In The Sickness unto death , Kierkegaard says in a sybilline way that the self is

(1) a relation that relates itself to itself

(2) a synthesis of finite and infinite.

Should I understand that " finite" and " infinite" are the terms of the "primary" relation, and that this primary relation also relates to itself?

I think the "infinite" refers here to eternity, to God. But what is this " finite" that relates to infinite? ( It cannot be the self itself, since this " finite" is part of the self , as a term of the relation).

What does this " self relating" amount to? Is it aa kind of reflexion? What would the Self lack of in case this self -relating did not occur?

Why is not the self simply an entity relating to itself? Why is it, so to say, a relation at the secund power?

I know that Kierkegaard is an anti-hegelian. However this " definition" of Self sounds hegelian. One can suspect a kind of subversion of hegelian thought using hegelian means against Hegel himself. What is at stake ( possibly) in hegelian terms in Kierkegaards definition?

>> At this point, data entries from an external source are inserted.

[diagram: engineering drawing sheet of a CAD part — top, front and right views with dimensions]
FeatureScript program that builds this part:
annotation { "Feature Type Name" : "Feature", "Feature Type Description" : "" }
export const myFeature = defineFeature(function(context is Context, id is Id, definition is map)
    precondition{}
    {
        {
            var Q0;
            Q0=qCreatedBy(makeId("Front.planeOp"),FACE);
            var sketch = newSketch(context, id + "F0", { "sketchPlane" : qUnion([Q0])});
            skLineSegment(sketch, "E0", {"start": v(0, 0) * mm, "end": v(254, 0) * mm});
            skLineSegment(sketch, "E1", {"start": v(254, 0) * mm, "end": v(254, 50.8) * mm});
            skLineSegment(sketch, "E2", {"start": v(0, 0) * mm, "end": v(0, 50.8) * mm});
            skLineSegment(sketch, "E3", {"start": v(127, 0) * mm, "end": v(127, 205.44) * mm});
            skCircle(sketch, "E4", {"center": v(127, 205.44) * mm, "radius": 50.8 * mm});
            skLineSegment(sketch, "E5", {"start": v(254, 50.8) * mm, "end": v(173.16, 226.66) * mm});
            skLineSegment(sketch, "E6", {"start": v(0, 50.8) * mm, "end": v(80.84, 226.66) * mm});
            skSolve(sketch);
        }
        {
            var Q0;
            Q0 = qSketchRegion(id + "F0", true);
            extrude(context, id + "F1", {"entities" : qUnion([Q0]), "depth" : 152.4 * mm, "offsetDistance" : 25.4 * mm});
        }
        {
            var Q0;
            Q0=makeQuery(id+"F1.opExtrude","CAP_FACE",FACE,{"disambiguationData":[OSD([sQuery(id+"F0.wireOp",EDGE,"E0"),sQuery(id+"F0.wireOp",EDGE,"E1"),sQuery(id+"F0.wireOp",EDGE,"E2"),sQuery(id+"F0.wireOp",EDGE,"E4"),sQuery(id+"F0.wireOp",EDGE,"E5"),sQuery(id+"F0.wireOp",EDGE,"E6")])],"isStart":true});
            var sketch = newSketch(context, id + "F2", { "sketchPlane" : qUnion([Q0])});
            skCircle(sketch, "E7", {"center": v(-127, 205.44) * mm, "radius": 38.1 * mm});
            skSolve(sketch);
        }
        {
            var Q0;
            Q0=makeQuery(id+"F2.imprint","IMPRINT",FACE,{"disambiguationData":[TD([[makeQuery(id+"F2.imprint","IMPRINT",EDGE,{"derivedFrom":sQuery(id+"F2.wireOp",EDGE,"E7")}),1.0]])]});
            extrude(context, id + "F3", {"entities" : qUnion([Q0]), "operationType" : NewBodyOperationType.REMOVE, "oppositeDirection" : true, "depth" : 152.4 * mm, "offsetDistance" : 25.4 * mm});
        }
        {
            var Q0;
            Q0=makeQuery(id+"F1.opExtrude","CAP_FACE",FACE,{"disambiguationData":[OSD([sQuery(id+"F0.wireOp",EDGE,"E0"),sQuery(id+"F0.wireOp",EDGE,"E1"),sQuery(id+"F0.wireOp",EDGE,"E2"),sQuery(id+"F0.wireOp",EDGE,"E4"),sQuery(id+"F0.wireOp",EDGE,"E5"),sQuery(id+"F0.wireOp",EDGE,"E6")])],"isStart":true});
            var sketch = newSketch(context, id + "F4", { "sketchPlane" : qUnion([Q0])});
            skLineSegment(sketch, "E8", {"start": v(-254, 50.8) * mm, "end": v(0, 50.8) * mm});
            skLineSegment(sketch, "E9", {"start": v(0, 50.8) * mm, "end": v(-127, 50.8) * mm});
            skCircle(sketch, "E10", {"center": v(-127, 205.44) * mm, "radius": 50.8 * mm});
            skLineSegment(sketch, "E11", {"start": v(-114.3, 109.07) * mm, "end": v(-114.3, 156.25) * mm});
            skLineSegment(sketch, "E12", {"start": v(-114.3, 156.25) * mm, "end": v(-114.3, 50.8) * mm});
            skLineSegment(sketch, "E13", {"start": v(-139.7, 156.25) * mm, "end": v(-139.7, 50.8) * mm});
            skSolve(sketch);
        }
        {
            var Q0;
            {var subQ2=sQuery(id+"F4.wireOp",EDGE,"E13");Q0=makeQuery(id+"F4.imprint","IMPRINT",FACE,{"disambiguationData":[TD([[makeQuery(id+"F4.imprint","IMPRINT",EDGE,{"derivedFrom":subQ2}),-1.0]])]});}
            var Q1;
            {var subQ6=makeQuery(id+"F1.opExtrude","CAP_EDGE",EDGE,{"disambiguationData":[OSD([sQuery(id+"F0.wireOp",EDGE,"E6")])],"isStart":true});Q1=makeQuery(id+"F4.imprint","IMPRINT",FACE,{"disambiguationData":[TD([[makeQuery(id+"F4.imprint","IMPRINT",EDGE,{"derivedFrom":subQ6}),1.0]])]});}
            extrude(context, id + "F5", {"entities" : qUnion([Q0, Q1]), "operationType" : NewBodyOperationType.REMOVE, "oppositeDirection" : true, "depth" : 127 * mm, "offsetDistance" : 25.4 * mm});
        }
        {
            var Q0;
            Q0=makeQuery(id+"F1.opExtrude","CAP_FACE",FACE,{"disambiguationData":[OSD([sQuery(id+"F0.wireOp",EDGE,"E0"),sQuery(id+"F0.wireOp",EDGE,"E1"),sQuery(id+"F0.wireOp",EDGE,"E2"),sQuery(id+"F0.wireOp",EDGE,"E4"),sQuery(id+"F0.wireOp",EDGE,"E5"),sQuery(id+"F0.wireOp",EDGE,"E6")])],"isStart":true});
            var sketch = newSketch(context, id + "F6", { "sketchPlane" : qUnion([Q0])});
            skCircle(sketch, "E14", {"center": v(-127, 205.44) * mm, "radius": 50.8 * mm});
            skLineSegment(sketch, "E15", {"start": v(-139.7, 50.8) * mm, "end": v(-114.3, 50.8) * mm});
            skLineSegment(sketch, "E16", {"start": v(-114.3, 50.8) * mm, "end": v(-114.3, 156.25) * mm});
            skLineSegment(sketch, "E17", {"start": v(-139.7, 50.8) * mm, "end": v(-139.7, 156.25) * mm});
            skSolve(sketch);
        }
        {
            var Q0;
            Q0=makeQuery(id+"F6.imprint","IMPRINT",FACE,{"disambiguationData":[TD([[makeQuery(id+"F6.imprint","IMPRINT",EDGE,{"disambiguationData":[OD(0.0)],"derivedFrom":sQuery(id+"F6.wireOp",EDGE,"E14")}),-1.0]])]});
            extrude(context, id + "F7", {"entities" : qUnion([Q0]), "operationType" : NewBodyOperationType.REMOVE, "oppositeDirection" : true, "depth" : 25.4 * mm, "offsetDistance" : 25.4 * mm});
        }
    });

Finally, is there any reference focusing on Kierkegaard's ontology in which I could find an explanation of this definition of selfhood?

Here is SEP's quotation :

The individual is thereby subject to an enormous burden of responsibility, for upon h/er existential choices hangs h/er eternal salvation or damnation. Anxiety or dread (Angest) is the presentiment of this terrible responsibility when the individual stands at the threshold of momentous existential choice. Anxiety is a two-sided emotion: on one side is the dread burden of choosing for eternity; on the other side is the exhilaration of freedom in choosing oneself. Choice occurs in the instant (Øieblikket), which is the point at which time and eternity intersect—for the individual creates through temporal choice a self which will be judged for eternity.>

But the choice of faith is not made once and for all. It is essential that faith be constantly renewed by means of repeated avowals of faith. One’s very selfhood depends upon this repetition, for according to Anti-Climacus, the self “is a relation which relates itself to itself” (The Sickness Unto Death). But unless this self acknowledges a “power which constituted it,” it falls into a despair which undoes its selfhood. Therefore, in order to maintain itself as a relation which relates itself to itself, the self must constantly renew its faith in “the power which posited it.” There is no mediation between the individual self and God by priest or by logical system (contra Catholicism and Hegelianism respectively). There is only the individual’s own repetition of faith. This repetition of faith is the way the self relates itself to itself and to the power which constituted it, i.e., the repetition of faith is the self.>

  • You have to keep breathing, but each individual breath could be your last.
    – Scott Rowe
    Sep 5, 2022 at 13:40

1 Answer 1


The key to this lies in the first line: "Man is a Spirit but what is Spirit?" He goes on to say that spirit is a tension. Contemporary science claims that humans are no different than any other animals. This is the empiricist/behaviorist fallacy which still haunts us today. This Kierkegaardian 'tension' pushes and pulls at us attempting to tear apart our face-value world and to inhabit it with spirits which we cannot control or understand. Many people cannot sleep or drink or take drugs to escape this 'existential' fear. The title of Kierkegaard's piece is 'The Sickness unto Death". He described it as the 'inescapable' and gut wrenching fear which faces each and every human being at the intimation that each of us is more than an animal; we are spirits of some sort. There is some form of comfort in taking the world at face value and believing, more or less, that the earth stands still and the Sun and the Moon move across the sky. Disturbing this illusion upsets a person's psychological balance and makes them afraid of what else follows from this. The 'Existentialism' which followed from this with Camus and Sartre is merely a shadow of what Kierkegaard was actually addressing. Spinoza framed this tension between the infinite and the finite differently, but not dissimilarly. He explained that the presence within the human body of a 'mind' which can clearly and in some measure adequately understand the infinite, indicates that there is some component within the mind which operates 'under an aspect of eternity'. Meanwhile many if not most people remain totally locked and hypnotized by Descartes foolish irreconcilable 'dualism'. But that is not under discussion here. CMS

  • "When you look into an abyss, the abyss looks back into you." Try it some time.